**Records for this task**
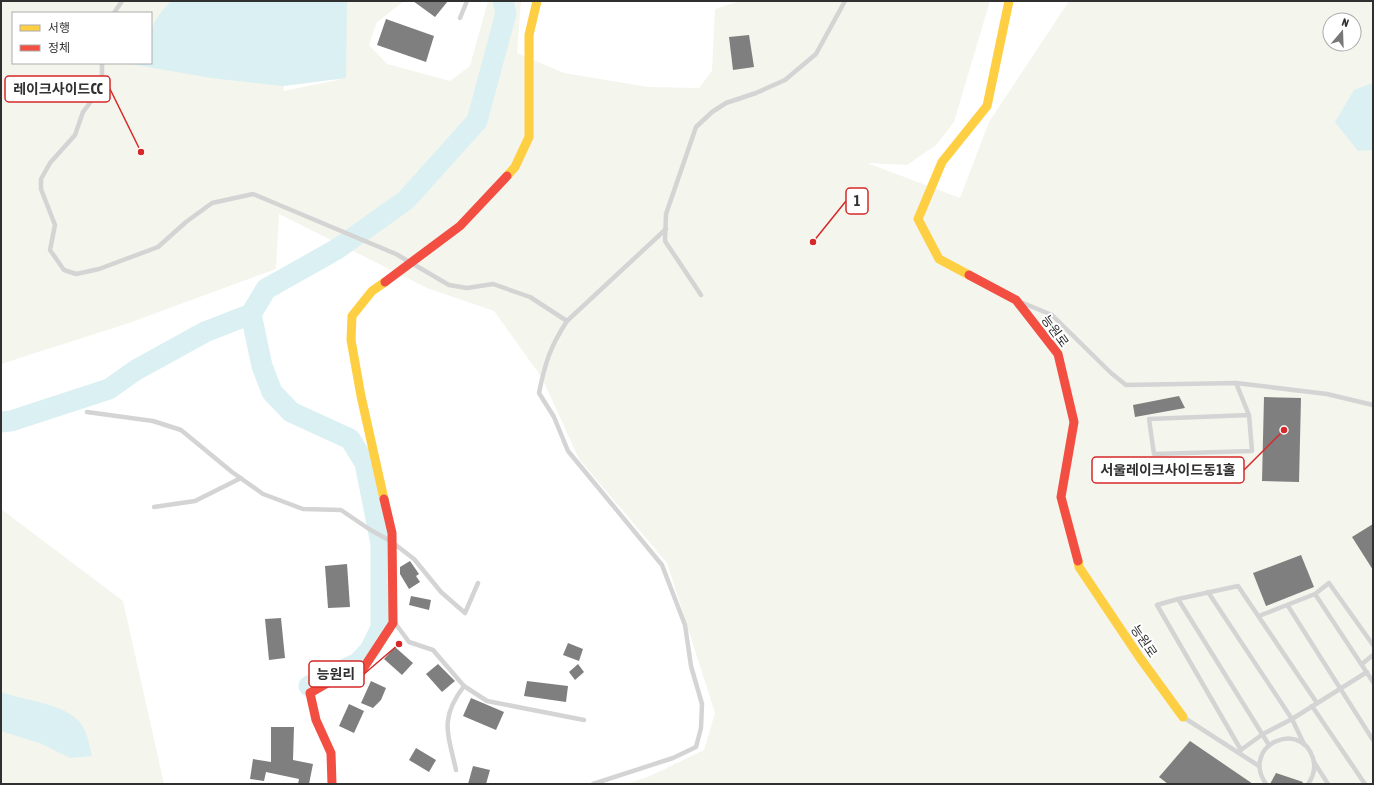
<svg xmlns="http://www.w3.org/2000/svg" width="1374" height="785" viewBox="0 0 1374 785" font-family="'Asap Condensed','Noto Sans KR',sans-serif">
  <rect width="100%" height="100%" fill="#fff"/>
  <!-- green -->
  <g fill="#f4f5ed" fill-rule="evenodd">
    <path d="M1 1H404L377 22 369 45 387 64 450 81 470 66 488 1H521L517 53 564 73 648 87 699 88 712 71 715 9 740 1H990L954 122 936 145 907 165 867 163 960 198 989 122 1069 1H1373V784H626L650 776 704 750 715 713 667 563 579 459 542 378 494 311 427 288 279 214 276 269 129 323 1 364ZM13 13H151V63H13ZM1330 20H1354V44H1330ZM338 79V80L283 91 284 86Z"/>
    <polygon points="1,509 123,601 164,784 1,784"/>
  </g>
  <!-- water -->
  <g fill="#dbf0f2">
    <path d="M171 1H347L346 78 283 86 211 78 131 64 151 63C151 29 147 27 171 1Z"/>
    <polygon points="1373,83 1373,150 1358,151 1335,122 1354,90"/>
    <path d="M1 692C24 701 66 703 81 724 88 733 89 746 92 756L70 758 42 744 1 731Z"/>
  </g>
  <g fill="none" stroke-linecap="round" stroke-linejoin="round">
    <!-- river -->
    <g stroke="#dbf0f2" stroke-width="21">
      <polyline points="251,314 262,366 272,392 291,412 350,439 365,463 381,544 381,628 370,650 358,663 309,686"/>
      <polyline points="1,422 11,421 109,389 136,370 205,332 251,314 266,289 337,249 406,200 477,121 506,13 503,1"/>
    </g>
  </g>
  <!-- building -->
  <g fill="#7f7f7f">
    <polygon points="413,1 448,1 435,17"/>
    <polygon points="386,19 434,36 426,62 377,45"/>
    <polygon points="749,35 754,67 733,70 729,37"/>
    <polygon points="1179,396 1185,408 1135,417 1133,405"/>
    <polygon points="1264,397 1301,398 1299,482 1262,481"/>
    <polygon points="1373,524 1373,570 1352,537"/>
    <polygon points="1301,555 1314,587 1266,606 1253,573"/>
    <polygon points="410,561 419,574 416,576 420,582 409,589 400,574 400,567"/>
    <polygon points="347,564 350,607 328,608 325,566"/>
    <polygon points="411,596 431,600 429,610 409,605"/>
    <polygon points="281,618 285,658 269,660 265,619"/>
    <polygon points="568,643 583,649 579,661 563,655"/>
    <polygon points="395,647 413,663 402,675 384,659"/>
    <polygon points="438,664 455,681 442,692 426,674"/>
    <polygon points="578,664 584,672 575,680 569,672"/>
    <polygon points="371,681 386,688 381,700 373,708 361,703"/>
    <polygon points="527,681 568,686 566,702 524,696"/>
    <polygon points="471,698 504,712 496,730 463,716"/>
    <polygon points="349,704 364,711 354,733 339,726"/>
    <polygon points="271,727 294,727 293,760 313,764 309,784 298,784 299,779 266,772 264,781 250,779 253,759 271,762"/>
    <polygon points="1190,741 1253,784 1168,784 1159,777"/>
    <polygon points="416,748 436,760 429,772 409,760"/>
    <polygon points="473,766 490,770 486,784 468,784"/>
    <polygon points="1276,773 1303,782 1302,784 1270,784"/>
  </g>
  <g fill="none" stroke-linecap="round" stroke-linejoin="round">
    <!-- lane -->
    <g stroke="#d4d4d4" stroke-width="4.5">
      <polyline points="114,13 122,1"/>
      <polyline points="460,18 467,1"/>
      <polyline points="102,63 102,87 83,112 75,135 50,163 41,179 41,189 55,225 50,250 64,270 76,274 99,269 158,247 186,222 212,203 253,194 396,254 449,285 467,288 493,284 530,297 567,321 666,229"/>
      <polyline points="701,295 665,241 666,214 696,127 712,112 726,103 756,93 785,80 816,54 845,1"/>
      <polyline points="1023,303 1052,315 1111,373 1126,385 1236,383 1327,394 1373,405"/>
      <path d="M567 321C550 347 545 363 539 393L554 417 568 451 662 565 685 625 691 666 702 704 701 728 696 747 673 758 593 784"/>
      <polyline points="1236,383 1249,415 1149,419 1154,454 1252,451 1249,415"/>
      <polyline points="87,412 153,421 181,430 232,472 263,494 303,509 341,510 369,529 392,542 414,559 441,592 465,613 478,583"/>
      <polyline points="154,507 195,501 241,478"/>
      <polyline points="1208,592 1292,719 1304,744"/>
      <polyline points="1315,594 1373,682"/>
      <polyline points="1178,599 1269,745"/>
      <polyline points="1288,606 1373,740"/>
      <polyline points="1259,616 1315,594 1329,583 1373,645"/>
      <polyline points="395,623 409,642 433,650 464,686 487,701 584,720"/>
      <polyline points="1362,664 1373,655"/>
      <polyline points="1312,706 1365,784"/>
      <polyline points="1183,717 1259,766"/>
      <polyline points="1241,750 1157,605 1178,599 1238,586 1317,703"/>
      <polyline points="1238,752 1263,734 1292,719 1367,672"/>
      <polyline points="1314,762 1328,784"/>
      <path d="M456 770C448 733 439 719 464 686"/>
      <path d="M1266 784C1240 746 1300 718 1313 758 1316 768 1313 777 1308 784"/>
    </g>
    <!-- slow -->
    <g stroke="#ffcf43" stroke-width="9">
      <polyline points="507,176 515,167 529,137 529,35 537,1"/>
      <polyline points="969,275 939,259 918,219 942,162 987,106 1009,1"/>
      <polyline points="384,499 361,396 351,340 352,316 372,291 385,282"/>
      <polyline points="1078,561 1079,567 1140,658 1183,717"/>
    </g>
    <!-- jam -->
    <g stroke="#f24e42" stroke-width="9">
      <polyline points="969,275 1016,300 1058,354 1074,422 1061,497 1078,561"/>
      <polyline points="385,282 460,226 507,176"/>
      <polyline points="332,784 331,753 316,720 310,693 327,683 359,675 393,623 392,533 384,499"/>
    </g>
  </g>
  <g text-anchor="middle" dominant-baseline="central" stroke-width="4" stroke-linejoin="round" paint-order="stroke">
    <!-- street labels -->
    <g font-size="13" fill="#303030" stroke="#fff">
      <text transform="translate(1055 331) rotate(54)">능원로</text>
      <text transform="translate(1144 641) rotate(56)">능원로</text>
    </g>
  </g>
  <!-- callouts -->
  <path fill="none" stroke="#d62828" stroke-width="1.5" d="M141 152L110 89M813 242L846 201M1284 430L1244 470M399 644L364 674"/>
  <g fill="#d62828" stroke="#fff" stroke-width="1.5">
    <circle cx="141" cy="152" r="4"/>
    <circle cx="813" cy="242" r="4"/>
    <circle cx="1284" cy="430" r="4"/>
    <circle cx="399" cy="644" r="4"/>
  </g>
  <g fill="#fff" stroke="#d62828" stroke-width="1.5">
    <rect x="5" y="76" width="105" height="26" rx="4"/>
    <rect x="846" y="188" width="22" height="26" rx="4"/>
    <rect x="1092" y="457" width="152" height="26" rx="4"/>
    <rect x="309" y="661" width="55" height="26" rx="4"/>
  </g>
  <g font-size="14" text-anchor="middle" font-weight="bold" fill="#303030">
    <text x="58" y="94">레이크사이드CC</text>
    <text x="857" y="206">1</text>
    <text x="1168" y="475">서울레이크사이드동1홀</text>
    <text x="336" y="679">능원리</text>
  </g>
  <!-- border -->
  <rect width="1374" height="785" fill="none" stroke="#303030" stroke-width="4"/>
  <!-- legend -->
  <rect x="12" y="12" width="140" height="52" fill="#ffffff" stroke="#acacac"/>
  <rect x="20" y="25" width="20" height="6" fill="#ffcf43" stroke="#acacac"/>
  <text x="48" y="32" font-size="12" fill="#303030">서행</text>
  <rect x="20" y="45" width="20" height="6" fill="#f24e42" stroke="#acacac"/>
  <text x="48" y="52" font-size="12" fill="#303030">정체</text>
  <!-- north arrow -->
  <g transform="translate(1342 32) rotate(19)"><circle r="19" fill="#ffffff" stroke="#acacac"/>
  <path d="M0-3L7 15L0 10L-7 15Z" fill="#787878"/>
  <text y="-6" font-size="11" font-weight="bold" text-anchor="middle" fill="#303030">N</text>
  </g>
</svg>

**Action item**
Going through the records, say how many lines hold the string "weight". Only the number should be given.

**Output for this exercise**
2